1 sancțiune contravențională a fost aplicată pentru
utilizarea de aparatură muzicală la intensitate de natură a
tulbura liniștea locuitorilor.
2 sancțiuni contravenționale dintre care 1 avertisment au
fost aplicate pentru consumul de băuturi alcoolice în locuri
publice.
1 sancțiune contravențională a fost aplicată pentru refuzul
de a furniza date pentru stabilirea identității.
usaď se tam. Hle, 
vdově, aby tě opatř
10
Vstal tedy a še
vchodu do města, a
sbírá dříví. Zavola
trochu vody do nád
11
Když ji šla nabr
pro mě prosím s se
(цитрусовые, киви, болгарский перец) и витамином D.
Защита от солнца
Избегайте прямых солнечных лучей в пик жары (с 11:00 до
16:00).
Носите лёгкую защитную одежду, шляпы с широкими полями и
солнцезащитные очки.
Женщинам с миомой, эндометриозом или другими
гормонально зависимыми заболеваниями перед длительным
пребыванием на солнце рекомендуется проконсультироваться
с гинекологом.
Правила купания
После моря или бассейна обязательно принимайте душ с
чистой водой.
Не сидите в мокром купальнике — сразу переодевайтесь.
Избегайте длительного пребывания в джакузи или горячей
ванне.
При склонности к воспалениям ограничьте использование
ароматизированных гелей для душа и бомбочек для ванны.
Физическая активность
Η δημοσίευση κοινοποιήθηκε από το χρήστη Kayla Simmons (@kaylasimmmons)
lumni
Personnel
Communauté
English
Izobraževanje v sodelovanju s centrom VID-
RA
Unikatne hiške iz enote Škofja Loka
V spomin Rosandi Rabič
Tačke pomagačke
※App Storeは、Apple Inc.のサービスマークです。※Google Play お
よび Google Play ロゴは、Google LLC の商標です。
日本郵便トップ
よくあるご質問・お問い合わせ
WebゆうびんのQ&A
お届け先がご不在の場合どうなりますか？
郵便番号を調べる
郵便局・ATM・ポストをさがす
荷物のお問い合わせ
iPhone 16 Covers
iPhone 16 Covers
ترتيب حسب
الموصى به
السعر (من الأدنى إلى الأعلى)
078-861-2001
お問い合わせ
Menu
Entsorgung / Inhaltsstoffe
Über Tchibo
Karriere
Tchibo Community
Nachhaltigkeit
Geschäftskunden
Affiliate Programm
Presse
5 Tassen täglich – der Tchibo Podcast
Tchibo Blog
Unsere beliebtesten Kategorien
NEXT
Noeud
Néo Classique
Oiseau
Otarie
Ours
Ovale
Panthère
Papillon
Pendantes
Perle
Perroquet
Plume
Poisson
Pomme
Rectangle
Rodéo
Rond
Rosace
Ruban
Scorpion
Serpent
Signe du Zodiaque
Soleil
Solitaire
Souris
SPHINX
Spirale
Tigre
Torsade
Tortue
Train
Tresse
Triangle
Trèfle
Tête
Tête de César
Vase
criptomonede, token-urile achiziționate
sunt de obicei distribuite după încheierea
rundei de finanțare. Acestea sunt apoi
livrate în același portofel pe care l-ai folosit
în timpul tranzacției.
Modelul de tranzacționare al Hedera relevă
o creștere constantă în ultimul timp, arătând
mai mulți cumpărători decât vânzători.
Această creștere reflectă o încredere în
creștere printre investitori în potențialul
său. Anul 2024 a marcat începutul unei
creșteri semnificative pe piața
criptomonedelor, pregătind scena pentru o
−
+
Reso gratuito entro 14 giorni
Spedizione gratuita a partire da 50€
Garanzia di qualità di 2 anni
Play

__________________________________________________

Print every line of text from the entries above verbatim, in the order given.

Expected output:
1 sancțiune contravențională a fost aplicată pentru
utilizarea de aparatură muzicală la intensitate de natură a
tulbura liniștea locuitorilor.
2 sancțiuni contravenționale dintre care 1 avertisment au
fost aplicate pentru consumul de băuturi alcoolice în locuri
publice.
1 sancțiune contravențională a fost aplicată pentru refuzul
de a furniza date pentru stabilirea identității.
usaď se tam. Hle, 
vdově, aby tě opatř
10
Vstal tedy a še
vchodu do města, a
sbírá dříví. Zavola
trochu vody do nád
11
Když ji šla nabr
pro mě prosím s se
(цитрусовые, киви, болгарский перец) и витамином D.
Защита от солнца
Избегайте прямых солнечных лучей в пик жары (с 11:00 до
16:00).
Носите лёгкую защитную одежду, шляпы с широкими полями и
солнцезащитные очки.
Женщинам с миомой, эндометриозом или другими
гормонально зависимыми заболеваниями перед длительным
пребыванием на солнце рекомендуется проконсультироваться
с гинекологом.
Правила купания
После моря или бассейна обязательно принимайте душ с
чистой водой.
Не сидите в мокром купальнике — сразу переодевайтесь.
Избегайте длительного пребывания в джакузи или горячей
ванне.
При склонности к воспалениям ограничьте использование
ароматизированных гелей для душа и бомбочек для ванны.
Физическая активность
Η δημοσίευση κοινοποιήθηκε από το χρήστη Kayla Simmons (@kaylasimmmons)
lumni
Personnel
Communauté
English
Izobraževanje v sodelovanju s centrom VID-
RA
Unikatne hiške iz enote Škofja Loka
V spomin Rosandi Rabič
Tačke pomagačke
※App Storeは、Apple Inc.のサービスマークです。※Google Play お
よび Google Play ロゴは、Google LLC の商標です。
日本郵便トップ
よくあるご質問・お問い合わせ
WebゆうびんのQ&A
お届け先がご不在の場合どうなりますか？
郵便番号を調べる
郵便局・ATM・ポストをさがす
荷物のお問い合わせ
iPhone 16 Covers
iPhone 16 Covers
ترتيب حسب
الموصى به
السعر (من الأدنى إلى الأعلى)
078-861-2001
お問い合わせ
Menu
Entsorgung / Inhaltsstoffe
Über Tchibo
Karriere
Tchibo Community
Nachhaltigkeit
Geschäftskunden
Affiliate Programm
Presse
5 Tassen täglich – der Tchibo Podcast
Tchibo Blog
Unsere beliebtesten Kategorien
NEXT
Noeud
Néo Classique
Oiseau
Otarie
Ours
Ovale
Panthère
Papillon
Pendantes
Perle
Perroquet
Plume
Poisson
Pomme
Rectangle
Rodéo
Rond
Rosace
Ruban
Scorpion
Serpent
Signe du Zodiaque
Soleil
Solitaire
Souris
SPHINX
Spirale
Tigre
Torsade
Tortue
Train
Tresse
Triangle
Trèfle
Tête
Tête de César
Vase
criptomonede, token-urile achiziționate
sunt de obicei distribuite după încheierea
rundei de finanțare. Acestea sunt apoi
livrate în același portofel pe care l-ai folosit
în timpul tranzacției.
Modelul de tranzacționare al Hedera relevă
o creștere constantă în ultimul timp, arătând
mai mulți cumpărători decât vânzători.
Această creștere reflectă o încredere în
creștere printre investitori în potențialul
său. Anul 2024 a marcat începutul unei
creșteri semnificative pe piața
criptomonedelor, pregătind scena pentru o
−
+
Reso gratuito entro 14 giorni
Spedizione gratuita a partire da 50€
Garanzia di qualità di 2 anni
Play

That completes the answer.